### EXERCISE BRIEF
From the line that contains "арабские гули, славянские" to the end of the records below, copy every line exactly. Both the first and last of these lines count.

### Page images and extracted text
*** Block opens ***

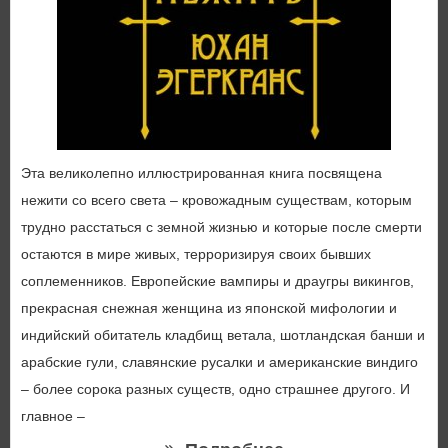
Эта великолепно иллюстрированная книга посвящена
нежити со всего света – кровожадным существам, которым
трудно расстаться с земной жизнью и которые после смерти
остаются в мире живых, терроризируя своих бывших
соплеменников. Европейские вампиры и драугры викингов,
прекрасная снежная женщина из японской мифологии и
индийский обитатель кладбищ ветала, шотландская банши и
арабские гули, славянские русалки и американские виндиго
– более сорока разных существ, одно страшнее другого. И
главное –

*** Block closes ***

### YOUR SOLUTION
арабские гули, славянские русалки и американские виндиго
– более сорока разных существ, одно страшнее другого. И
главное –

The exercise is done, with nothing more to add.